>>>>
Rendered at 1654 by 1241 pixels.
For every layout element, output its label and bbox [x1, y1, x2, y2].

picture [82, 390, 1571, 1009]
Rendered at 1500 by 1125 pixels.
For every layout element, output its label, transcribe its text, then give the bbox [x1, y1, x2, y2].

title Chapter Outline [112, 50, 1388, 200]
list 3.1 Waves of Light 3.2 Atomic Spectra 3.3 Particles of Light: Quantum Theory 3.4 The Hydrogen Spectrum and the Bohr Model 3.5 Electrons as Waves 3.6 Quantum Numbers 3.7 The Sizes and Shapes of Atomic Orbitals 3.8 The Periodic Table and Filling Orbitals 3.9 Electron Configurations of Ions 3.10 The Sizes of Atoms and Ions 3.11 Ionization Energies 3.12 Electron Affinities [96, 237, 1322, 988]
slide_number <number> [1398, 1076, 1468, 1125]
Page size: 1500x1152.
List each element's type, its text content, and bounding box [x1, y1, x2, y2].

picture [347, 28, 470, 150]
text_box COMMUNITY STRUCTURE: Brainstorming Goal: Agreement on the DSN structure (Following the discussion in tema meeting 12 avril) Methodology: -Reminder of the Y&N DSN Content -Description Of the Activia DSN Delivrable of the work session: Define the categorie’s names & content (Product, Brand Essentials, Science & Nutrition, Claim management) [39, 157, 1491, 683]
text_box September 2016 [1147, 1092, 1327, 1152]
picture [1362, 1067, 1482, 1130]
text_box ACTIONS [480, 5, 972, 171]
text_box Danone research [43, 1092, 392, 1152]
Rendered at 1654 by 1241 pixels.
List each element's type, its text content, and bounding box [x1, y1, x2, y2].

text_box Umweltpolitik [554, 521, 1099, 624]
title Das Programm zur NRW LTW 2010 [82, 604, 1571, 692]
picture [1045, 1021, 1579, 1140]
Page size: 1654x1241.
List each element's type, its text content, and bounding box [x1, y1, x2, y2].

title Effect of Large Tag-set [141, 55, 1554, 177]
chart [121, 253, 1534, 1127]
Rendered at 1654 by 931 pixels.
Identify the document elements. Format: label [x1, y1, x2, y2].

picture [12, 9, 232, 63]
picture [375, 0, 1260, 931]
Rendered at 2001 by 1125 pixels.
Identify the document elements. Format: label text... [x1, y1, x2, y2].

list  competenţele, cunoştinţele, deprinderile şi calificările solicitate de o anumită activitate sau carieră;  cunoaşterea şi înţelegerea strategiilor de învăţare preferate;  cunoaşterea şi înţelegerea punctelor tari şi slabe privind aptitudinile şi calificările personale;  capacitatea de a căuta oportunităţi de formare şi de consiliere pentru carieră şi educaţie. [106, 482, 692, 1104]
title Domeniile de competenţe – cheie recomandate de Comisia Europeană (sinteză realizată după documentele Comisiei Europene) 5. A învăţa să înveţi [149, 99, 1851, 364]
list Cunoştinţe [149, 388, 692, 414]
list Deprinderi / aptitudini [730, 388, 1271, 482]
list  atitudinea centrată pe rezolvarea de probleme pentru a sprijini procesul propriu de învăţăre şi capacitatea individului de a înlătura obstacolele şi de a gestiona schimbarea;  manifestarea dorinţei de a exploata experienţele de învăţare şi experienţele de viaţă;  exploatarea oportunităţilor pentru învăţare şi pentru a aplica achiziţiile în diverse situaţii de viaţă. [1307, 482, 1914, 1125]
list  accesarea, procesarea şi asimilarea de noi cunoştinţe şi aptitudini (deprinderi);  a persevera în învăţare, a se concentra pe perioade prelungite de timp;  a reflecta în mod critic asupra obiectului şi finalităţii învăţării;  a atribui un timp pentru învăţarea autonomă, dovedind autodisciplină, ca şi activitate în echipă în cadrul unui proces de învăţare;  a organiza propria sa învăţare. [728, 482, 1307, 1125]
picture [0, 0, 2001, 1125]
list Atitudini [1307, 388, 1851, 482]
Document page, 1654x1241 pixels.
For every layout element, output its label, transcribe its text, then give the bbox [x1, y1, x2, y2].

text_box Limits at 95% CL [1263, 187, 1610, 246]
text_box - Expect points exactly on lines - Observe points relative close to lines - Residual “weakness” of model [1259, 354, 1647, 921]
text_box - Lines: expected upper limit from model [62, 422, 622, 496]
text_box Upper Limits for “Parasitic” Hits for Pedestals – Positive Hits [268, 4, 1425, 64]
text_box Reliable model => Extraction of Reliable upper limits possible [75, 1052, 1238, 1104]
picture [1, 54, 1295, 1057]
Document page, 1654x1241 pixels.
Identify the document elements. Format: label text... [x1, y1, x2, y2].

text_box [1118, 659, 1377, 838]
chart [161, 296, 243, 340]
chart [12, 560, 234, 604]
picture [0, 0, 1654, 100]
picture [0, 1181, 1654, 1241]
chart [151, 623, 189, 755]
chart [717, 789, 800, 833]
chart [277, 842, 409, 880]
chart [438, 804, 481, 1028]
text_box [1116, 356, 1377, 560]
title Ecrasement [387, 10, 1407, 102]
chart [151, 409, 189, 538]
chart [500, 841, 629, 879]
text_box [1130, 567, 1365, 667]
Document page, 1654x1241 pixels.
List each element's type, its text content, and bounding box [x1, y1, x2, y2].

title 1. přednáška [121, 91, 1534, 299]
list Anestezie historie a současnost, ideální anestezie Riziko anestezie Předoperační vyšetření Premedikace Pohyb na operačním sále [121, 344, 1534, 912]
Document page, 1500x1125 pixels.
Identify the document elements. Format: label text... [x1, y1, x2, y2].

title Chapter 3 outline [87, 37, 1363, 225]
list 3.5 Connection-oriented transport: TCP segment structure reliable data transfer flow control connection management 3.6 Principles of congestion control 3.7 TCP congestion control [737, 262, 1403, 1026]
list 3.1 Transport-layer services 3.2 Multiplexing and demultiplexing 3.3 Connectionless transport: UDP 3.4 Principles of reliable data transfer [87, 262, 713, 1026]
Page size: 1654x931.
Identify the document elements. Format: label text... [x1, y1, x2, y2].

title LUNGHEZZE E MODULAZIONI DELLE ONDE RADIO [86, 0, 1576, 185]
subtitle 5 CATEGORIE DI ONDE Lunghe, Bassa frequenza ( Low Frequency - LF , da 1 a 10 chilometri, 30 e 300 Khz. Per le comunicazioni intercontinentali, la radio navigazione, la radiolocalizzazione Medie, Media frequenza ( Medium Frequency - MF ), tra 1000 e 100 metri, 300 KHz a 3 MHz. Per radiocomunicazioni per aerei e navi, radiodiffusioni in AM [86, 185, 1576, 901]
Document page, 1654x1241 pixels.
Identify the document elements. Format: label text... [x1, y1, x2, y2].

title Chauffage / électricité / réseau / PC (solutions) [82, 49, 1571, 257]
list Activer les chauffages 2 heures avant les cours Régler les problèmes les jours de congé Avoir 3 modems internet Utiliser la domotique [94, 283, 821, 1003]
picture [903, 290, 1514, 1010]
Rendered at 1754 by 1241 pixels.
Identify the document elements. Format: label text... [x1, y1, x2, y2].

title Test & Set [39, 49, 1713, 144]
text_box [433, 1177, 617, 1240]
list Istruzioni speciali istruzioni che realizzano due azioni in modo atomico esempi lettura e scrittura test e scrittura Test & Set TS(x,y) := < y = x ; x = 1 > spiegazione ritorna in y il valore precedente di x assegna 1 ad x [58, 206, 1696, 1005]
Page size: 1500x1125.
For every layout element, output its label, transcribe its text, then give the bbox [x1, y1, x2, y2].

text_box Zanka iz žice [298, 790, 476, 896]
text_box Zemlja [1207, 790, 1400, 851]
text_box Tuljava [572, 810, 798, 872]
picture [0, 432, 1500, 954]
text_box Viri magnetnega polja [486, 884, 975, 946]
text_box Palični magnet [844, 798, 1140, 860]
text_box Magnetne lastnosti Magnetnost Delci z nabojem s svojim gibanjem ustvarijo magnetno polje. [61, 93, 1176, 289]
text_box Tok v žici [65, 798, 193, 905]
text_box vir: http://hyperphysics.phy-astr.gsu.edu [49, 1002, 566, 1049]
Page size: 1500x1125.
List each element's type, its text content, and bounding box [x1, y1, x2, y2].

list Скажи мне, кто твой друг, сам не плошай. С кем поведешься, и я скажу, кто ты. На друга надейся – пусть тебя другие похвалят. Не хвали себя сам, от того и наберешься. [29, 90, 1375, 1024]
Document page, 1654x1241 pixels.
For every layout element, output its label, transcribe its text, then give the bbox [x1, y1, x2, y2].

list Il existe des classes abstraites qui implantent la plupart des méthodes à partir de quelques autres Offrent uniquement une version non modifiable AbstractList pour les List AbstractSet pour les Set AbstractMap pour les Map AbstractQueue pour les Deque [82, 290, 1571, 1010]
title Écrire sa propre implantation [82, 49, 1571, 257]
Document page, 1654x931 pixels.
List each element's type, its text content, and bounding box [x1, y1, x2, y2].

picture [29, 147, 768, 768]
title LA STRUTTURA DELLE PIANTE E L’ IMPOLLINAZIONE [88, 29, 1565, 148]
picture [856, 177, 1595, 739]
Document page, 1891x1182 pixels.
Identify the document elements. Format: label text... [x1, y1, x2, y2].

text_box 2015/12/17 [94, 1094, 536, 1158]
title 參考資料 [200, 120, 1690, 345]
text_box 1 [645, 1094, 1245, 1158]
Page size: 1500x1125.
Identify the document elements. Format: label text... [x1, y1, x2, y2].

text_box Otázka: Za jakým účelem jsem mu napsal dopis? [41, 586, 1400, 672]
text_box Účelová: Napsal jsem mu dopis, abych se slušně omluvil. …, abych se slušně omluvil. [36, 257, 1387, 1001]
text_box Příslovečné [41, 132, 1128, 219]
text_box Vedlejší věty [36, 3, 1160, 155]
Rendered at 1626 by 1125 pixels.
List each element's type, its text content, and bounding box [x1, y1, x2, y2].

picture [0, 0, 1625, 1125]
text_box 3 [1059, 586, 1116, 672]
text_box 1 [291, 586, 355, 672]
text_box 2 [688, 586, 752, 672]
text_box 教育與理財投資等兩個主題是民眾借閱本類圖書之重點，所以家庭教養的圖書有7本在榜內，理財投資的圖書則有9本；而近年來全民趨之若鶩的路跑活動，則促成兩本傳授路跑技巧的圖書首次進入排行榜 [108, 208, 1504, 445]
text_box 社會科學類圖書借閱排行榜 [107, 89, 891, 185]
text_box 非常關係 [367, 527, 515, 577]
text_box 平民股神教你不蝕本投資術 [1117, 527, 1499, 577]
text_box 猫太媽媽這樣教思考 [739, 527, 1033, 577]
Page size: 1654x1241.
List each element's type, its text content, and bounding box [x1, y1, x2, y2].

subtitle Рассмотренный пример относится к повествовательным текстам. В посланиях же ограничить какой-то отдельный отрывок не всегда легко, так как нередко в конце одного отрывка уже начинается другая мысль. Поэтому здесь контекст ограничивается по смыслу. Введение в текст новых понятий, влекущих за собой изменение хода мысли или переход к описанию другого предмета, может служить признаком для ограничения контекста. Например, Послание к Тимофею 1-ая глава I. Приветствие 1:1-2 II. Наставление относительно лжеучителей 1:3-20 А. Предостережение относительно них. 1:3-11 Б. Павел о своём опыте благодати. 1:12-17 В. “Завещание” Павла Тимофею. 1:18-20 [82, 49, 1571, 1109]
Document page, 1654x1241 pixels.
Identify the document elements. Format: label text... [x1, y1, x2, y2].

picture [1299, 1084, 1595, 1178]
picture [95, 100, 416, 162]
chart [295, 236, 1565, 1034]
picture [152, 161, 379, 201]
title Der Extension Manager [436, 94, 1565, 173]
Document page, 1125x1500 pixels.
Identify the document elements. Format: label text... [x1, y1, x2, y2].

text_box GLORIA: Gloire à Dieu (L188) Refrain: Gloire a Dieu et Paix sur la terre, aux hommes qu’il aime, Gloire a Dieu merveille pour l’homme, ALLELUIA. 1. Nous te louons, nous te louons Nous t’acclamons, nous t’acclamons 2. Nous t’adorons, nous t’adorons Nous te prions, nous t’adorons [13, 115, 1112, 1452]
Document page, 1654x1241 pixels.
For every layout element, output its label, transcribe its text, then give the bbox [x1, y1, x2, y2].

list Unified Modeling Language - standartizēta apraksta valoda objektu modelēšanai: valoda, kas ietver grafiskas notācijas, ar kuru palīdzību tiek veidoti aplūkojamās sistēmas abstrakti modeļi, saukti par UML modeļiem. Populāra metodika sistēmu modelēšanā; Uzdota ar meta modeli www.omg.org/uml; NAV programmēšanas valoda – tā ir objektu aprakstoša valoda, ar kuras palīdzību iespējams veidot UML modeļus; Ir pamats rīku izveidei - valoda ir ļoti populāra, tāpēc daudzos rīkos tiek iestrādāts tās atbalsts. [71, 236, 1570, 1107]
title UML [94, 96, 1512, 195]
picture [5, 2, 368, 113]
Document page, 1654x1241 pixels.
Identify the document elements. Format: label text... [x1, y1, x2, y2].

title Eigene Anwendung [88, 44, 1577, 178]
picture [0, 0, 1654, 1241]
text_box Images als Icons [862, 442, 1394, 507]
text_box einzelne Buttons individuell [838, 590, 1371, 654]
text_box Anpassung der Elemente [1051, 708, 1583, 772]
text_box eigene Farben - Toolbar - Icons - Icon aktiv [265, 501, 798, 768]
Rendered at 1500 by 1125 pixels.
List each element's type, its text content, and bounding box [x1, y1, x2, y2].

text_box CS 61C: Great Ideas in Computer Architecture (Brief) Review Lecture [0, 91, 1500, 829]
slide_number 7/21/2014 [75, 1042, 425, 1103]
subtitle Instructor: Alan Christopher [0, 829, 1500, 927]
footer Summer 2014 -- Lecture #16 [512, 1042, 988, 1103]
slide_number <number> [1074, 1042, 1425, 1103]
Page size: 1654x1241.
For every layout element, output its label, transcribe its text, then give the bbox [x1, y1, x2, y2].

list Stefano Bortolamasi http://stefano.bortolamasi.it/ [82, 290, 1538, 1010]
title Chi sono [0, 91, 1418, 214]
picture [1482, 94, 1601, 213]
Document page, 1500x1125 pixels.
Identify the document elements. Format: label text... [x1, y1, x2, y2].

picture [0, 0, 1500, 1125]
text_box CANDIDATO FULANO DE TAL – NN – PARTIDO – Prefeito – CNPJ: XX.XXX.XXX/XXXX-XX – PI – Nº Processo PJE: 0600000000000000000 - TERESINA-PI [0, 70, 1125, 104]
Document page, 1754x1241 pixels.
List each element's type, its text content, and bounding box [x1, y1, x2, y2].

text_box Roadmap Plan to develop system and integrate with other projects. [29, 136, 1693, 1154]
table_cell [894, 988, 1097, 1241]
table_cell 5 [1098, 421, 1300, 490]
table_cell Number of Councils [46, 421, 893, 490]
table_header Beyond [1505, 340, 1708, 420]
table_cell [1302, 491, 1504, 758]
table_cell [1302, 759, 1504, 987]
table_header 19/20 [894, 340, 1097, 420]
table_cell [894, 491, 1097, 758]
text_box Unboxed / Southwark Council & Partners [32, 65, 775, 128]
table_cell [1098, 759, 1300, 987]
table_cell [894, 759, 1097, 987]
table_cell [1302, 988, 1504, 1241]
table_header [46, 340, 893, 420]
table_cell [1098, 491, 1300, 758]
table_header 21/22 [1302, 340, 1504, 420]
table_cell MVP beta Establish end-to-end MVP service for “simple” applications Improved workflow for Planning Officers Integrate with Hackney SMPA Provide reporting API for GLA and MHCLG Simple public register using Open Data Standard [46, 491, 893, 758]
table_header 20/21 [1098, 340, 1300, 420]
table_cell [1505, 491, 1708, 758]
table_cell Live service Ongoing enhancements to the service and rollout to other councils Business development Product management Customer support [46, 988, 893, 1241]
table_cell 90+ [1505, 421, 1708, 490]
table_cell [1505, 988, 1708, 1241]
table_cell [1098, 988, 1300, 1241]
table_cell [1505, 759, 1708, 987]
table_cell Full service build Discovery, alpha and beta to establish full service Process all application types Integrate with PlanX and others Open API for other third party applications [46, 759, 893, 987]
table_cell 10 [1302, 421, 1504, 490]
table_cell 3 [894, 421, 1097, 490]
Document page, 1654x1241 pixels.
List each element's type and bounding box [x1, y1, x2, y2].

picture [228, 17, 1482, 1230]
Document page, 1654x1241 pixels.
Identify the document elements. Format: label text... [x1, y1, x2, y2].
<<<<
| What the exercise asks |
Output the lines of the rows above as a JSON list of strings, one string per line and blank lines omitted, starting at the line that contains "Page size: 1500x1152." and ending with the line that contains "picture [375, 0, 1260, 931]".

| Problem solution |
[
  "Page size: 1500x1152.",
  "List each element's type, its text content, and bounding box [x1, y1, x2, y2].",
  "picture [347, 28, 470, 150]",
  "text_box COMMUNITY STRUCTURE: Brainstorming Goal: Agreement on the DSN structure (Following the discussion in tema meeting 12 avril) Methodology: -Reminder of the Y&N DSN Content -Description Of the Activia DSN Delivrable of the work session: Define the categorie’s names & content (Product, Brand Essentials, Science & Nutrition, Claim management) [39, 157, 1491, 683]",
  "text_box September 2016 [1147, 1092, 1327, 1152]",
  "picture [1362, 1067, 1482, 1130]",
  "text_box ACTIONS [480, 5, 972, 171]",
  "text_box Danone research [43, 1092, 392, 1152]",
  "Rendered at 1654 by 1241 pixels.",
  "List each element's type, its text content, and bounding box [x1, y1, x2, y2].",
  "text_box Umweltpolitik [554, 521, 1099, 624]",
  "title Das Programm zur NRW LTW 2010 [82, 604, 1571, 692]",
  "picture [1045, 1021, 1579, 1140]",
  "Page size: 1654x1241.",
  "List each element's type, its text content, and bounding box [x1, y1, x2, y2].",
  "title Effect of Large Tag-set [141, 55, 1554, 177]",
  "chart [121, 253, 1534, 1127]",
  "Rendered at 1654 by 931 pixels.",
  "Identify the document elements. Format: label [x1, y1, x2, y2].",
  "picture [12, 9, 232, 63]",
  "picture [375, 0, 1260, 931]"
]